Is it football season yet?
How well did the Cowboys do this past offseason? The team has effectively opted out of the major free agent market for the last several years. While fans laud big-name acquisitions for the most part, it’s become obvious a more prudent approach is taken by the better teams of the NFL. This isn’t to say there isn’t gold to be found, like what the 2016 New York Giants did with their defense, but this is normally the response to bad draft practices. The Cowboys have excelled at acquiring retail goods for wholesale prices.
But how did they do in 2017? ESPN’s Todd Archer took a look at the offseason changes the Cowboys roster has gone through, giving them a B-.
As the front office has morphed into a more democratic process in recent years, their success in the draft has been markedly better. The precise combination of Jerry and Stephen Jones along with Jason Garrett and Will McClay has left the Cowboys with a young, talented roster:
“The Cowboys have altered their construction process in recent years, moving away from high-priced free agents and older players and focusing on developing players through the draft. With two division titles in three years, the plan seems to be working.”
For years, the front office operated as if they were only a player away, opting to sign impact free agents to big-money contracts. All the while personnel people lauded the build-through-the-draft mentality of teams like Green Bay and New England.

Data extract:

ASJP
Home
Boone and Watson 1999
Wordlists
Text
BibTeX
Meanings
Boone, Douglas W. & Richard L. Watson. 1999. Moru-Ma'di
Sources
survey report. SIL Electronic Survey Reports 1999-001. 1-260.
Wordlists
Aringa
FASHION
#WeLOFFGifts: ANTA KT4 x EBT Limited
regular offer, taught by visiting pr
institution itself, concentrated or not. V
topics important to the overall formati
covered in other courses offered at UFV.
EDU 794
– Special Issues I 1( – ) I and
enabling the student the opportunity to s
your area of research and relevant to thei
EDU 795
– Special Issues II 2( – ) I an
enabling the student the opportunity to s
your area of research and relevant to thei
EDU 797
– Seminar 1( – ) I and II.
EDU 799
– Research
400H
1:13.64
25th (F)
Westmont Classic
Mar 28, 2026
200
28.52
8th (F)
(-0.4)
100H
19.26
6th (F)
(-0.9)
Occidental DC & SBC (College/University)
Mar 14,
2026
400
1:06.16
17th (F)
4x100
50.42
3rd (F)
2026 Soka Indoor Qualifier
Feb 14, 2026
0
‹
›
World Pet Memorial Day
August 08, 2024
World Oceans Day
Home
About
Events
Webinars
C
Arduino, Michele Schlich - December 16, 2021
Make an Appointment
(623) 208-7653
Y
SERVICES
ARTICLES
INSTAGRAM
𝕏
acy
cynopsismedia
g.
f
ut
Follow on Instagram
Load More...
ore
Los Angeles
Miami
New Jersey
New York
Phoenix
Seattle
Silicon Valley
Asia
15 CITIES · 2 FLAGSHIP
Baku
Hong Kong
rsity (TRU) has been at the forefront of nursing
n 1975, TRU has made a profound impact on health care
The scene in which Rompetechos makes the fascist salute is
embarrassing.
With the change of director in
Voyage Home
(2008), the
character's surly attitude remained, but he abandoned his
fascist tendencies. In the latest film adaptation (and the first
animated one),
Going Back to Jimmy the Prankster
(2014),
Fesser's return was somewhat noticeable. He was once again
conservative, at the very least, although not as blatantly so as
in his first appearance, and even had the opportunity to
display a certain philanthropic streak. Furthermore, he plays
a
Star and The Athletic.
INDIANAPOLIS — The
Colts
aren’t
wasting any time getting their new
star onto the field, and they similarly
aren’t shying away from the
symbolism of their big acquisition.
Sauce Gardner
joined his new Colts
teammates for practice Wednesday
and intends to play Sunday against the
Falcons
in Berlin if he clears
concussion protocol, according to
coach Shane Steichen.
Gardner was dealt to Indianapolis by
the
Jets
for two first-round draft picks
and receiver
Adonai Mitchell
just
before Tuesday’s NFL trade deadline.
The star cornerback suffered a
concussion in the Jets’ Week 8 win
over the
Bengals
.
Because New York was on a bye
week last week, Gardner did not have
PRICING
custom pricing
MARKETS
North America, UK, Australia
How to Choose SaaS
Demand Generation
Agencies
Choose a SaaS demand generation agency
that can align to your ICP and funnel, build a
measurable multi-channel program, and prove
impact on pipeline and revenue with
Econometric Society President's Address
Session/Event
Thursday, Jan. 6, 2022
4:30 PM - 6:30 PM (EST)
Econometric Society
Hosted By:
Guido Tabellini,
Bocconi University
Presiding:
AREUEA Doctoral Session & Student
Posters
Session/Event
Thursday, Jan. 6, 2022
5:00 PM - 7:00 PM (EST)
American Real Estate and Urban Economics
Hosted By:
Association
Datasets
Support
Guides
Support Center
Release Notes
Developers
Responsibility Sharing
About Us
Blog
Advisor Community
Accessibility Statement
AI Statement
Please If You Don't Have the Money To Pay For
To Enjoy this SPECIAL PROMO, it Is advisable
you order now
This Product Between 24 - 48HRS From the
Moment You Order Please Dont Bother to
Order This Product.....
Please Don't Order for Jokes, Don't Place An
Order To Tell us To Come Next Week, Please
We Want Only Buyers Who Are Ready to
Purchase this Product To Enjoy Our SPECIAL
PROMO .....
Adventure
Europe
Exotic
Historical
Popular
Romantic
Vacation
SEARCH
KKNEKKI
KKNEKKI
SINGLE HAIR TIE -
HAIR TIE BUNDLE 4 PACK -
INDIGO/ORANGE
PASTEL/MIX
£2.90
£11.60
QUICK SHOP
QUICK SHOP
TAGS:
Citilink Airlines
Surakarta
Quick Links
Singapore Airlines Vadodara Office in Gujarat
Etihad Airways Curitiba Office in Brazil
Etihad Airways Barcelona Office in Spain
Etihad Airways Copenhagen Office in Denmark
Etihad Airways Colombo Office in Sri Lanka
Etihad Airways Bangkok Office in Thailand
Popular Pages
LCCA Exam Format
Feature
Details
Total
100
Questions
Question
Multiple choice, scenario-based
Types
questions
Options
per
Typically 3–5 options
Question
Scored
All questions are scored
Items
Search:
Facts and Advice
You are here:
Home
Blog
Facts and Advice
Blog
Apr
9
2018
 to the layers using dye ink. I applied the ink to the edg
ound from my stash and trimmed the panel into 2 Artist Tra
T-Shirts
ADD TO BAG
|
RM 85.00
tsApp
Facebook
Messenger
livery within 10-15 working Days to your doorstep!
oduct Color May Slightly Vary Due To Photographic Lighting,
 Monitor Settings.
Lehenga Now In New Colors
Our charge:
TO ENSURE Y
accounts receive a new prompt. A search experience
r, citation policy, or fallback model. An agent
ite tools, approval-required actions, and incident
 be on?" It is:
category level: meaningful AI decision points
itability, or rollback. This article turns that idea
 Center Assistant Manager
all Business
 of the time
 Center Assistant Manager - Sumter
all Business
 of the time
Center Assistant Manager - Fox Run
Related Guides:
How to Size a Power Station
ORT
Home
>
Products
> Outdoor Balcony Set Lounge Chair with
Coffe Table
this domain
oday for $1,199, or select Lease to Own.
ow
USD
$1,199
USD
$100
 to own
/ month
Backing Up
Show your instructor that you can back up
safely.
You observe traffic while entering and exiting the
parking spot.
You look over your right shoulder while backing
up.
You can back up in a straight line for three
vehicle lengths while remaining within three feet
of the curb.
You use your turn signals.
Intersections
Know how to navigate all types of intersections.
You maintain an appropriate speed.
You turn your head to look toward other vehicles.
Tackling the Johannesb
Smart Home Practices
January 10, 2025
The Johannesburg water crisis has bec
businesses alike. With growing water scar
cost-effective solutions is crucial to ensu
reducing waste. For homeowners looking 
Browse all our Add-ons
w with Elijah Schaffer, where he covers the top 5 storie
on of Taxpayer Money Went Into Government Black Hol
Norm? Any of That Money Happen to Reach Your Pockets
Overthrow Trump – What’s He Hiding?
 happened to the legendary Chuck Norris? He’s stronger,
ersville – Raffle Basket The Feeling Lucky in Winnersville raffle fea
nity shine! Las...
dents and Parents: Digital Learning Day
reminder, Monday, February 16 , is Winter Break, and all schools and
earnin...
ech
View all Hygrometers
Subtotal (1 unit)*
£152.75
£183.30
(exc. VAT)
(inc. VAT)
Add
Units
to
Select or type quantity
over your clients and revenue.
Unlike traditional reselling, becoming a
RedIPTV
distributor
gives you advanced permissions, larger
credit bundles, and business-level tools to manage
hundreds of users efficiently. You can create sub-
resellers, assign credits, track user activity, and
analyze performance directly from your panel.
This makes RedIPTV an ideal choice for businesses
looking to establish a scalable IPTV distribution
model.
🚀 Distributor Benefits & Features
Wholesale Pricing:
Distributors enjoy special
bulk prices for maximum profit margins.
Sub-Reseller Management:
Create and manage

Directive 1:
Using the Cowboys offseason text, answer these:
(a) What grade did ESPN's Todd Archer give the Cowboys' offseason changes?
(b) Which team's 2016 defense is cited as an example of finding gold in free agency?
(c) Which two teams did personnel people praise for their build-through-the-draft mentality?
Directive 2: Proceed with the Cowboys offseason text, picking up right after its final sentence.
The entries above come from a different source than the Cowboys offseason text.

Written reply 1:
(a) B-
(b) The 2016 New York Giants
(c) Green Bay and New England

Written reply 2:
It wasn’t that Dallas didn’t intend to build through the draft, they simply didn’t have the success that they were looking for and some times got too “cute” with their selections (see 2009). Dallas’ success here seems two-fold in that they’ve stayed away from high-priced free agents and that they’ve been largely successful in their draft evaluations. This can be seen in a simple salary cap health evaluation. The club is currently over $16 million under the salary cap while still carrying $16 million in dead money.
That money would likely have been spent on the secondary if the Cowboys saw fit to do so during free agency. We’ve heard from Stephen Jones that they were taking a fairly calculated risk with this group. However, the loss of Barry Church in particular is one that Archer will likely watch closely:
“While Jeff Heath has shown flashes of ability in limited playing time, replacing Church will be difficult. He had four straight seasons with at least 100 tackles. He was a defensive captain, played special teams and was around the ball. The Cowboys could have gone to him before last season with a new deal, or made a stronger pitch to keep him off the market as free agency approached — but didn’t. Church, who signed with the Jacksonville Jaguars, wasn’t a high-end safety but he meant more to the Cowboys’ success than the coaches want to believe. He was not a progress-stopper.”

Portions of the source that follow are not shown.